**What the exercise asks**
The word "Testis" may appear in lines of the data below. Say how many lines hold it, giving only the number.

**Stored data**
++++

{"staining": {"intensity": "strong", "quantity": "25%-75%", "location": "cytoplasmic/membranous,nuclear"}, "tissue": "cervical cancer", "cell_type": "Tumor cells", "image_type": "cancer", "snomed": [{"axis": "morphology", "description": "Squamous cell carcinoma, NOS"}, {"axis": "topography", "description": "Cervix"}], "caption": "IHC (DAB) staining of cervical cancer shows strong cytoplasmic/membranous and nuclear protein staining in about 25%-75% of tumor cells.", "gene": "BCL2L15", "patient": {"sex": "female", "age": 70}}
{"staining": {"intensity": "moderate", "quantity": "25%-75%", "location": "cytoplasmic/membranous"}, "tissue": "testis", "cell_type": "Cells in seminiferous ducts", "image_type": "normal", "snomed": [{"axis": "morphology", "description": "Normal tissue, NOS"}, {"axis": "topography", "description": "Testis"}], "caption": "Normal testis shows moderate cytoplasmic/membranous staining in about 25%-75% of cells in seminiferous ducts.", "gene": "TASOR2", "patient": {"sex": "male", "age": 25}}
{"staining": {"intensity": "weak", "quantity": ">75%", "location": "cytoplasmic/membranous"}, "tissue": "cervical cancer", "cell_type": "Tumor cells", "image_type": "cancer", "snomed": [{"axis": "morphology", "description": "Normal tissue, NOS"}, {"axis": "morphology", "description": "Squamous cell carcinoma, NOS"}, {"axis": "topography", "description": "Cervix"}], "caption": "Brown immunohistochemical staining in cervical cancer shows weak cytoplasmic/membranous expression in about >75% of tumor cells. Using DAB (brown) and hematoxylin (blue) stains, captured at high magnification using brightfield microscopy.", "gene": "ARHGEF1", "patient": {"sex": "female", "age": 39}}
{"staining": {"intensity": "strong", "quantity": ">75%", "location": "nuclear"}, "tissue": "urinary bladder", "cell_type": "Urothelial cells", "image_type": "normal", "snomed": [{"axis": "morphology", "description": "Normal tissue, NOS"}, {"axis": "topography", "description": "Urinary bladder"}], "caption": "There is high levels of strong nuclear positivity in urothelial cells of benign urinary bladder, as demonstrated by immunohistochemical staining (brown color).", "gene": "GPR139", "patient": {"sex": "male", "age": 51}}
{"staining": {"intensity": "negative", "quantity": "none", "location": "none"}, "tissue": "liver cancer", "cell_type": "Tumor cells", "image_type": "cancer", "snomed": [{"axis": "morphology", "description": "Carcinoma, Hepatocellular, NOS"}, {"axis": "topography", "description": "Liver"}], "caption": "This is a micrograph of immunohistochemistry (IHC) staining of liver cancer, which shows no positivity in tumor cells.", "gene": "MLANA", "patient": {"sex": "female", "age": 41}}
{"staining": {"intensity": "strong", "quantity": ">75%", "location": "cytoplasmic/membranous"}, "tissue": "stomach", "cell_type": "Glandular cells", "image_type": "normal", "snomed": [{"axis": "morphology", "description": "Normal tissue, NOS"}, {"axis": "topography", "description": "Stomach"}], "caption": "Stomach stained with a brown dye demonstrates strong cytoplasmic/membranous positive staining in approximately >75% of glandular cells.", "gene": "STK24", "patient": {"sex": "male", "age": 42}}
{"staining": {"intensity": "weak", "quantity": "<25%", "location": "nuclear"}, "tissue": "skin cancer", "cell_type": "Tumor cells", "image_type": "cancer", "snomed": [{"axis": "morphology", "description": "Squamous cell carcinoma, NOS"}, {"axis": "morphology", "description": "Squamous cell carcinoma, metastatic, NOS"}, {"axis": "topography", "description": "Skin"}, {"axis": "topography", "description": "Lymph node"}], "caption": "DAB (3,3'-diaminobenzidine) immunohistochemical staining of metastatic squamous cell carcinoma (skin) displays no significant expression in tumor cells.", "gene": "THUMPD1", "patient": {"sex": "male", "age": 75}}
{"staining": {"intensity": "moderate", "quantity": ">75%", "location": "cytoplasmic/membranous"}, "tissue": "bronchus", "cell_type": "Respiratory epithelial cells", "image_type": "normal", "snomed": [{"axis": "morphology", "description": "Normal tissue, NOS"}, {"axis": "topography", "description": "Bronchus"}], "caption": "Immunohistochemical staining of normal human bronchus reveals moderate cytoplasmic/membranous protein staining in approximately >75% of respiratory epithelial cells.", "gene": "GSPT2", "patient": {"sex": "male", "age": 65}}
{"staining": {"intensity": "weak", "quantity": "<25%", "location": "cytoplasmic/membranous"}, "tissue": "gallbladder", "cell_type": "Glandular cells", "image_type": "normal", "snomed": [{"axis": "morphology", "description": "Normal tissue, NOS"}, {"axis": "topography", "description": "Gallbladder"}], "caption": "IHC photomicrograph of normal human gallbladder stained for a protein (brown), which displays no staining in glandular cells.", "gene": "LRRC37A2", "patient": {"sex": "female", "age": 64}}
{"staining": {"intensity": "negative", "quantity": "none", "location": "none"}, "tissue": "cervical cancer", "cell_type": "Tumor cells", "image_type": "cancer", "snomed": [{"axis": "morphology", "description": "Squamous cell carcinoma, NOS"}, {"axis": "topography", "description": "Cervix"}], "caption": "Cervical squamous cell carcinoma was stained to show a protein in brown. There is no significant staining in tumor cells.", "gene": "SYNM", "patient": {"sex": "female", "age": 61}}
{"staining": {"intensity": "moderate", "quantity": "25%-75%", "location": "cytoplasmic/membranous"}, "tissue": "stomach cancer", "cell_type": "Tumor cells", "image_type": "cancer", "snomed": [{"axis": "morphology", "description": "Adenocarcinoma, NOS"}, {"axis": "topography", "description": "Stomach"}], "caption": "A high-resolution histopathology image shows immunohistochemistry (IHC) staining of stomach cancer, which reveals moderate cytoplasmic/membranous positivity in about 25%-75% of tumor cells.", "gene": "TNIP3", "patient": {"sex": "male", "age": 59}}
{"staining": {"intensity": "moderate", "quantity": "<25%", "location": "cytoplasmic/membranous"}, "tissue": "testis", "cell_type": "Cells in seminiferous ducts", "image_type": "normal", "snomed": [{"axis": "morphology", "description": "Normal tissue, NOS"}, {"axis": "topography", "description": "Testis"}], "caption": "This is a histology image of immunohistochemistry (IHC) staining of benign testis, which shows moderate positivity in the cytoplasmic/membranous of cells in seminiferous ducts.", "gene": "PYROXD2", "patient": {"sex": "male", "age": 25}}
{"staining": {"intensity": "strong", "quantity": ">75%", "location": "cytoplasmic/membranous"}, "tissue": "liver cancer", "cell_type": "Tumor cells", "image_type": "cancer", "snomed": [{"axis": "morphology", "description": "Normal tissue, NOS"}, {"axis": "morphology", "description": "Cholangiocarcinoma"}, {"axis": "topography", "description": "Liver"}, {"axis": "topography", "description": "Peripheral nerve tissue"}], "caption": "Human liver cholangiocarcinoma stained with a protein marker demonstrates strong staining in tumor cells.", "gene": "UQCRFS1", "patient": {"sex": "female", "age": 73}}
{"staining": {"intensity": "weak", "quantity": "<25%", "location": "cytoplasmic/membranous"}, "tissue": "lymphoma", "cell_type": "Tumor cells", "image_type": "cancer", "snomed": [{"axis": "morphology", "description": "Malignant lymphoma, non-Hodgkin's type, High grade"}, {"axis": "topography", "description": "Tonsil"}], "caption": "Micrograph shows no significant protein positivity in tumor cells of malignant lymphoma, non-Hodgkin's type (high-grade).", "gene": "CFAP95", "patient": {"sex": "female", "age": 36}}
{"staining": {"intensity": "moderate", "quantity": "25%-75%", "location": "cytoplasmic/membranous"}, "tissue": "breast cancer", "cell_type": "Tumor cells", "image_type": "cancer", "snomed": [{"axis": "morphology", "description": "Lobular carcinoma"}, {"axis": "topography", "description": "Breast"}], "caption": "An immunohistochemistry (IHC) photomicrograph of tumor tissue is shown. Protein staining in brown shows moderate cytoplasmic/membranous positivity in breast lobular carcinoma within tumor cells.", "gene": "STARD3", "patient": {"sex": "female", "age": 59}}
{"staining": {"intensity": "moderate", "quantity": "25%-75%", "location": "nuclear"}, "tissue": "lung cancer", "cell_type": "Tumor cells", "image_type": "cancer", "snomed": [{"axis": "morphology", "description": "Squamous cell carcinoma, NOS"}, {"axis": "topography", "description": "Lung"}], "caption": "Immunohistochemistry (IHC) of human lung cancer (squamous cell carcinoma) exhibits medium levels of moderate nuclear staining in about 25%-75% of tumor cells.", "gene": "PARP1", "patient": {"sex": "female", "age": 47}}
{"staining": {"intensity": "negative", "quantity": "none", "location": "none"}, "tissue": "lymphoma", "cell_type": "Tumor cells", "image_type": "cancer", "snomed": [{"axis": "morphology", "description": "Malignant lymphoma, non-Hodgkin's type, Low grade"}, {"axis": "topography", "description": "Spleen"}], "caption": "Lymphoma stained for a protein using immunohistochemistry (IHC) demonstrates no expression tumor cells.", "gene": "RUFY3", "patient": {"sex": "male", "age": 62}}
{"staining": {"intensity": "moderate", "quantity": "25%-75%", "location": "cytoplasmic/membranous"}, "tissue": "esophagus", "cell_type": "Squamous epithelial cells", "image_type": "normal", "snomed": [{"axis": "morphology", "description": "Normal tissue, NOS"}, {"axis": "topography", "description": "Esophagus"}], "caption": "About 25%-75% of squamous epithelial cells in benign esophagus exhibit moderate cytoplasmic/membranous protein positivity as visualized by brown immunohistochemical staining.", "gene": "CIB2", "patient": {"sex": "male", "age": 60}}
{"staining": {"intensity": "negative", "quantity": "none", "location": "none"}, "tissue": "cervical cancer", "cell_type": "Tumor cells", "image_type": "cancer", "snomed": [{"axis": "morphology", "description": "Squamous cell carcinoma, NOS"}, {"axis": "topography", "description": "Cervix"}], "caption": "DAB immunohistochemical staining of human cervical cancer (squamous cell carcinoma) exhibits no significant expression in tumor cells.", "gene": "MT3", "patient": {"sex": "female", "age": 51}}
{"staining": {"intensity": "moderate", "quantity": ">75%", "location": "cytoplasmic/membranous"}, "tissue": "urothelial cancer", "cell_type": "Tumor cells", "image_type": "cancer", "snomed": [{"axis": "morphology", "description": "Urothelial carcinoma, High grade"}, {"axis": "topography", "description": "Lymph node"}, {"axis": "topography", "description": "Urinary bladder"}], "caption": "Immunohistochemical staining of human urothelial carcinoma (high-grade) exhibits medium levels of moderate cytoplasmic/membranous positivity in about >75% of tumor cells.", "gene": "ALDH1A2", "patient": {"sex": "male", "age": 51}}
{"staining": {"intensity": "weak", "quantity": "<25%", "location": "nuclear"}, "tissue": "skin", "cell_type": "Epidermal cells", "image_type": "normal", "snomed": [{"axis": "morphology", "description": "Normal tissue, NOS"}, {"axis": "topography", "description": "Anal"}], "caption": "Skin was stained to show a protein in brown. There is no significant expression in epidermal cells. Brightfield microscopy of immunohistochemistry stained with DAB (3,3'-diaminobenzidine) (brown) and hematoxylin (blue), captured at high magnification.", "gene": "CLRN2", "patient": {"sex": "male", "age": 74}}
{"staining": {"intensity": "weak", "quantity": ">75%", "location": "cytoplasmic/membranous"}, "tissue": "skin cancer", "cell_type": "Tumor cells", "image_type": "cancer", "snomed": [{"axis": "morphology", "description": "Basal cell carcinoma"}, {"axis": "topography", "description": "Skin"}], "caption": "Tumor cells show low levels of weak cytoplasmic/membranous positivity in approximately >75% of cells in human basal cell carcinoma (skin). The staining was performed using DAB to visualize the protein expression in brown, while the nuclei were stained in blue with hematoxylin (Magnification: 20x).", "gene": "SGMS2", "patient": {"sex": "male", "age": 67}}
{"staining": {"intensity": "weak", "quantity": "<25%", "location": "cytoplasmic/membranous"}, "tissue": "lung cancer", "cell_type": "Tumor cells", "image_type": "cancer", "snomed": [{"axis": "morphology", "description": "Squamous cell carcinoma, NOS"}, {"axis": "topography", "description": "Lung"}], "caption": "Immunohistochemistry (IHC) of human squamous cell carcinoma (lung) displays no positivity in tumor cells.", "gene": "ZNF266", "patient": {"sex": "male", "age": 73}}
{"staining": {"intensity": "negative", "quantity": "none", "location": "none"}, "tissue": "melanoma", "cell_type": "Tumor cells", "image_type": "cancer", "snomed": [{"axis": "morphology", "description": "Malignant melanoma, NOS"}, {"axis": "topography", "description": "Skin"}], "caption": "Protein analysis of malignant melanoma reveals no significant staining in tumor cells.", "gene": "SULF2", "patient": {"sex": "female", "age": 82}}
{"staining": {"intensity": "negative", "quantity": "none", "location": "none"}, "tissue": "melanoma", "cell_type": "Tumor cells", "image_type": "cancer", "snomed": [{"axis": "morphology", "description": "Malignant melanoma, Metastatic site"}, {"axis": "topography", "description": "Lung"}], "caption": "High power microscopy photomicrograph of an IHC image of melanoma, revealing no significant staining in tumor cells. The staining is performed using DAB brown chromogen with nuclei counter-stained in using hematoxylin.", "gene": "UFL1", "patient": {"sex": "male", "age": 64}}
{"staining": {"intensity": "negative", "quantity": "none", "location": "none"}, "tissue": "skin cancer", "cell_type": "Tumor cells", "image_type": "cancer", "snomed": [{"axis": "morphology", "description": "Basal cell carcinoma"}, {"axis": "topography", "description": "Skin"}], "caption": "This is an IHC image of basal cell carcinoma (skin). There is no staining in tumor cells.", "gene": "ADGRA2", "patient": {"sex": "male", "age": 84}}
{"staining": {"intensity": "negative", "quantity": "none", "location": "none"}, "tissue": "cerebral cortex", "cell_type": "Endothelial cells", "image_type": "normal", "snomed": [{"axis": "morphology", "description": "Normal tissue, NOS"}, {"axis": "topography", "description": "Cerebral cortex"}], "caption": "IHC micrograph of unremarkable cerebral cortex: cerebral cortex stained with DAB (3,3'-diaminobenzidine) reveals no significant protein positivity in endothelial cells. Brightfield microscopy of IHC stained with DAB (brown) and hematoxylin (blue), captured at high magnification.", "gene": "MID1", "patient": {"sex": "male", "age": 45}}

++++

**Your solution**
2